En France la question prend une forme particulière. Le pays dispose déjà d'une production nucléaire abondante sur le réseau et engage un nouveau programme, si bien que la contrainte pour un industriel n'est pas de trouver de l'électricité décarbonée mais d'obtenir un raccordement à la date voulue, les files instruites par RTE et Enedis s'étant allongées là où se concentrent les grands consommateurs. L'action pratique n'est donc pas de suivre cette société. C'est d'obtenir par écrit la date de raccordement actuelle de votre site, de la confronter à la date que suppose votre plan de capacité, et de traiter tout écart comme une exposition chiffrable plutôt que comme un délai administratif qui se résoudra de lui-même.

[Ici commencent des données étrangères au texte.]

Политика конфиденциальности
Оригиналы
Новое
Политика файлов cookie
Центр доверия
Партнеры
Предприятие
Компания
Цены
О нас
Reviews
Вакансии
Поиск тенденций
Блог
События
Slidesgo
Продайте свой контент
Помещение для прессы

Si cet écart se révèle important, les options disponibles aujourd'hui sont les moins spectaculaires : production sur site avec des technologies existantes, flexibilité de la demande améliorant votre rang dans la file, stockage, implantation de la prochaine extension là où la capacité existe déjà, ou renégociation d'une convention de raccordement à une pointe plus faible contre une date plus ferme. Le nucléaire derrière le compteur rejoindra peut-être un jour cette liste. Il n'y figure pas au cours de cette décennie, et un plan qui suppose silencieusement le contraire est un plan troué.